The violations occurred at Aloha Petroleum’s Hilo East bulk fuel storage terminal.

According to the EPA, the company did not install vapor controls that complied with emission limits on its gasoline loading rack, and failed to have the correct secondary spill containment for oil storage tanks.

Operations at the Hilo East facility were recently shut down by the company, and a reopening cannot occur until volatile organic compound vapor controls are installed and oil spill containment is improved. The EPA estimates that these improvements will cost the company a minimum of $900,000.


Aloha Petroleum will install spill containment at its other four fuel storage facilities throughout the state, with a total estimated cost of all construction at $3.25 million. The construction at the Kahalui Terminal (Maui), Nawiliwili Terminal (Kauai), Barbers Point Terminal (Oahu), and Honolulu Terminal (Honolulu) will include impermeable dikes, berms, and basins that would contain oil in case of a spill from its tanks.

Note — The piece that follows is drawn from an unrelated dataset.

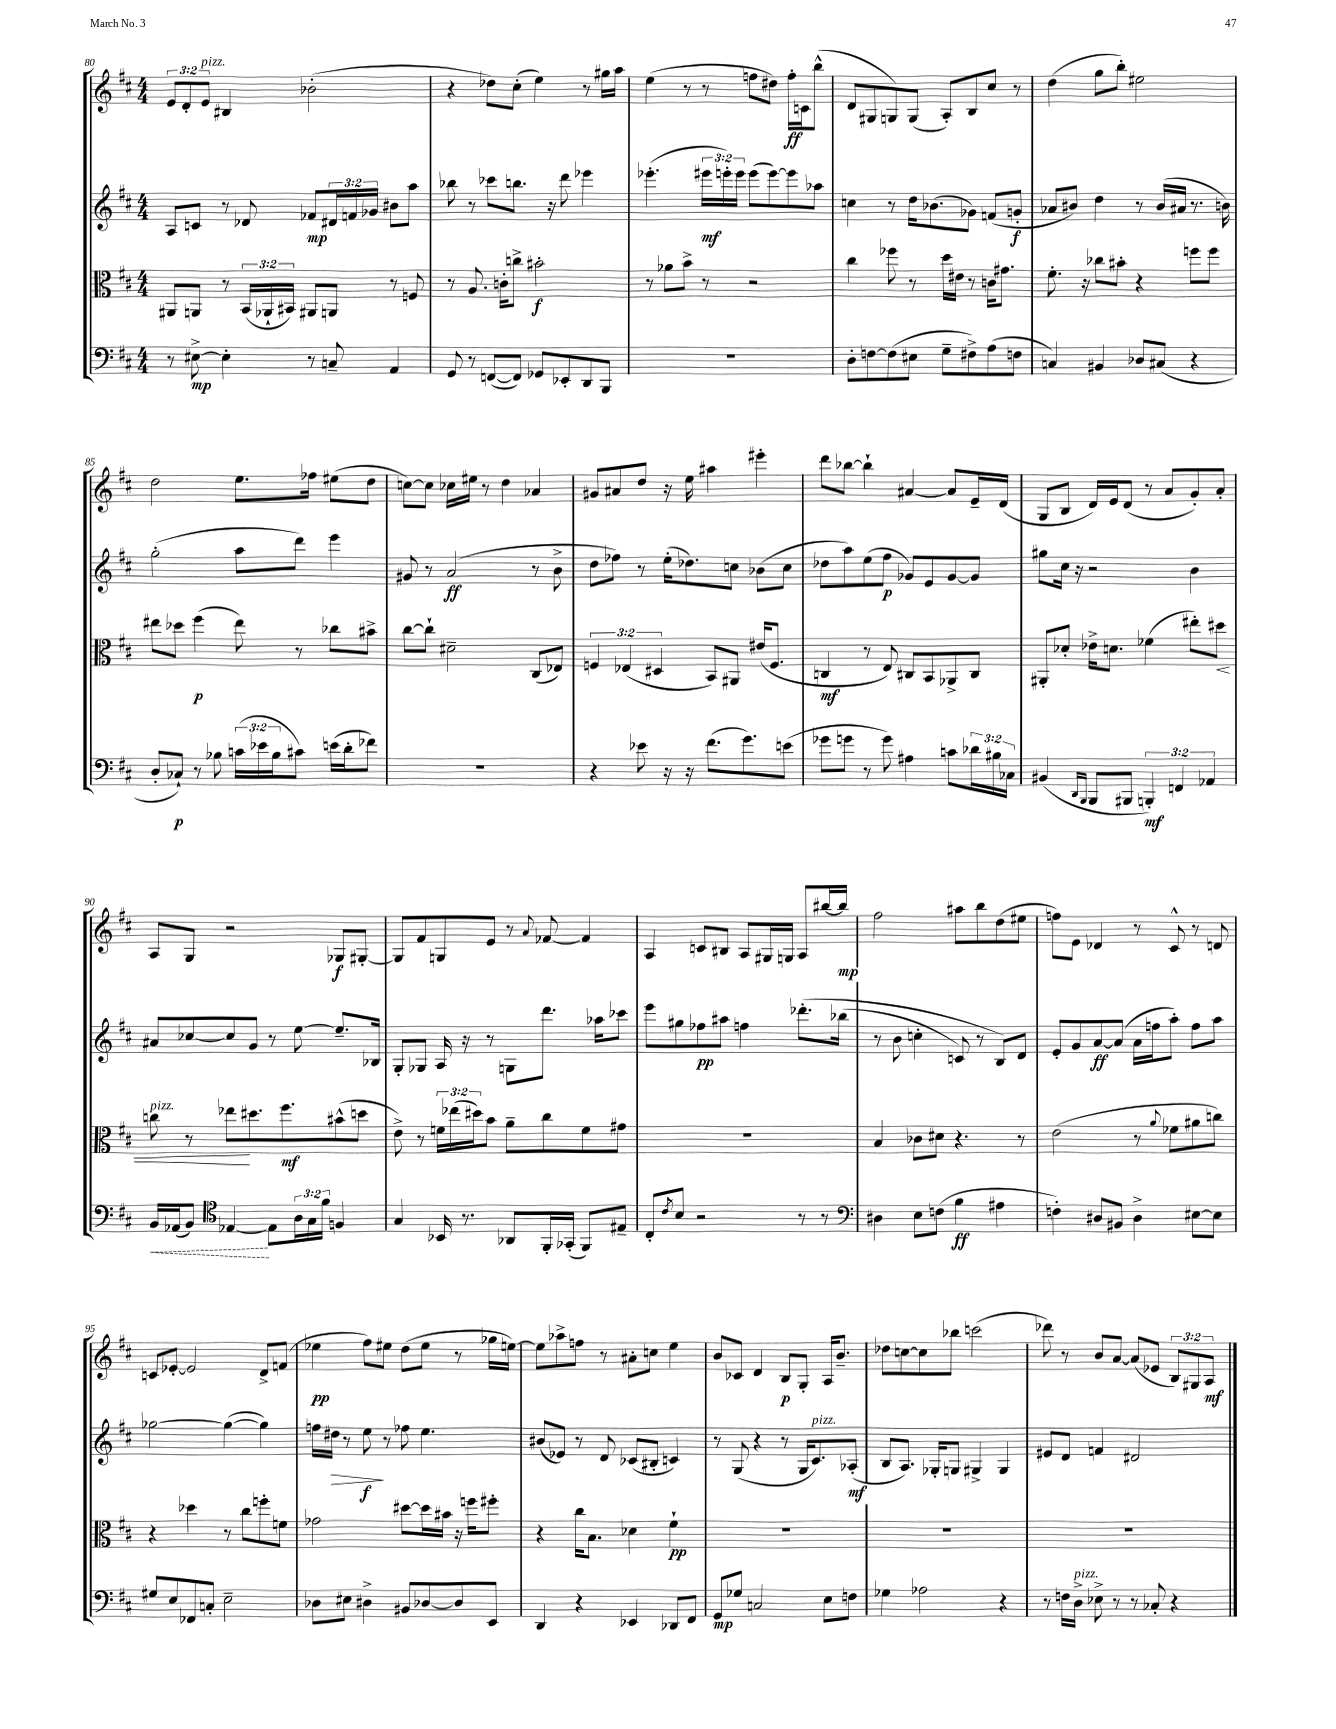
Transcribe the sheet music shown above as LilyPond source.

In addition, the company has agreed to pay a civil penalty of $650,000, of which $117,000 will be deposited into the Oil Spill Liability Trust Fund.

“This enforcement action ensures that harmful gasoline vapors will be controlled at the Hilo East Terminal,” said Jared Blumenfeld, EPA’s Regional Administrator for the Pacific Southwest. “And Aloha Petroleum will be upgrading its oil containment basins, which are made of coral rock and too porous to prevent spilled fuel from leaking into the environment.”


The Clean Air and Clean Water Acts provide guidelines to ensure environmental health.

Under the Clean Air Act, vapor controls are required on loading racks to limit VOC emissions during tank truck loading. These vapors include hazardous air pollutants and VOC’s, which are an ingredient in the formation of ground-level ozone or smog and can cause respiratory impacts and aggravate respiratory conditions, like asthma.

The Clean Water Act regulations require onshore oil and fuel storage facilities to have spill prevention, control, and countermeasures that include proper secondary containment to prevent oil and fuel from being discharged into wetlands, streams, and the ocean.